Natural childbirth advocacy and lactivism also hark back to a past that never existed. Advocates either don’t know or don’t care that childbirth in nature is deadly, a leading cause of death of young women and the leading cause of death of children. They either don’t know or don’t care that breastfeeding has a high failure rate leading to infant brain damage and death.

Indeed, natural childbirth and lactivism are even more conservative than anti-vax and toxicophobia. That’s because both recapitulate the sexism and misogyny which has been a feature of all human societies until relatively recently. Biological essentialism has always been the standard justification for misogyny: women are weaker and designed only for reproduction; therefore they can and should be excluded from everything else. Both natural childbirth advocacy and lactivism rest on the principle that women are designed for reproduction; they must be controlled by their bodies and should never be allowed to control those bodies.

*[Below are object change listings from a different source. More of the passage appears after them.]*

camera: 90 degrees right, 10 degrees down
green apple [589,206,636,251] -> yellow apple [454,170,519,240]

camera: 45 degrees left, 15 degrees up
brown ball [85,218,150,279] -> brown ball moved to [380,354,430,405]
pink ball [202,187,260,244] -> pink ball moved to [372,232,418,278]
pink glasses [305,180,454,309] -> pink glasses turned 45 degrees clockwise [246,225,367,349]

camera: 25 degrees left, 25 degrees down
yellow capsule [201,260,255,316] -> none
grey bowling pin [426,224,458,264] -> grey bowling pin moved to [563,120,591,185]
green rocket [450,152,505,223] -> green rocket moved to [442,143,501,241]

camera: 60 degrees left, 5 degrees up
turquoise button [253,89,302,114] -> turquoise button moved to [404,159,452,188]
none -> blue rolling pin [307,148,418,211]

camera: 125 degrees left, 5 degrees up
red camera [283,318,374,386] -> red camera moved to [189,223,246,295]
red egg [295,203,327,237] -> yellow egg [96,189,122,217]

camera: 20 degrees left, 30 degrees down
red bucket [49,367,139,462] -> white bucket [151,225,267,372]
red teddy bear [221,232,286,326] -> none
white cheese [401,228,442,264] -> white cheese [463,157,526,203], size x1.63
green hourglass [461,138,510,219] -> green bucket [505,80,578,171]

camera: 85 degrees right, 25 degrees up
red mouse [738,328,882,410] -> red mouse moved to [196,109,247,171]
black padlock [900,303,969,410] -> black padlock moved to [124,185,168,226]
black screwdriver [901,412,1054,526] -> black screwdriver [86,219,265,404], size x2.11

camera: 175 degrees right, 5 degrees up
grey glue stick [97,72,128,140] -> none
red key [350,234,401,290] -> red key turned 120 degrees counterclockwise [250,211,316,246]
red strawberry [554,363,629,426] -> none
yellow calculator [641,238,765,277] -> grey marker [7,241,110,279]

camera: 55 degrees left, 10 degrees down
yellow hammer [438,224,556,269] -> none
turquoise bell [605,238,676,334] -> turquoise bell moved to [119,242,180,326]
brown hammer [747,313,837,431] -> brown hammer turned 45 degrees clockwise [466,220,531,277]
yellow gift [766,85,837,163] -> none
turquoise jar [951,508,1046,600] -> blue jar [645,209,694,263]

It’s hardly surprising that many religious conservatives (e.g. Bill and Martha Sears of attachment parenting) teach that biology is destiny for women. What’s surprising is that many women who claim to be feminists are susceptible to that old canard. Paleolithic times were most certainly not a paradise for women; they were hell, with widespread death of women and their children, widespread sexual violation and widespread and profound oppression. What’s feminist about that?

Appeals to nature are inherently conservative. So explain it to me, liberals: why have so many of you fallen for the conservative nonsense of anti-vax, toxicophobia, natural childbirth and lactivism?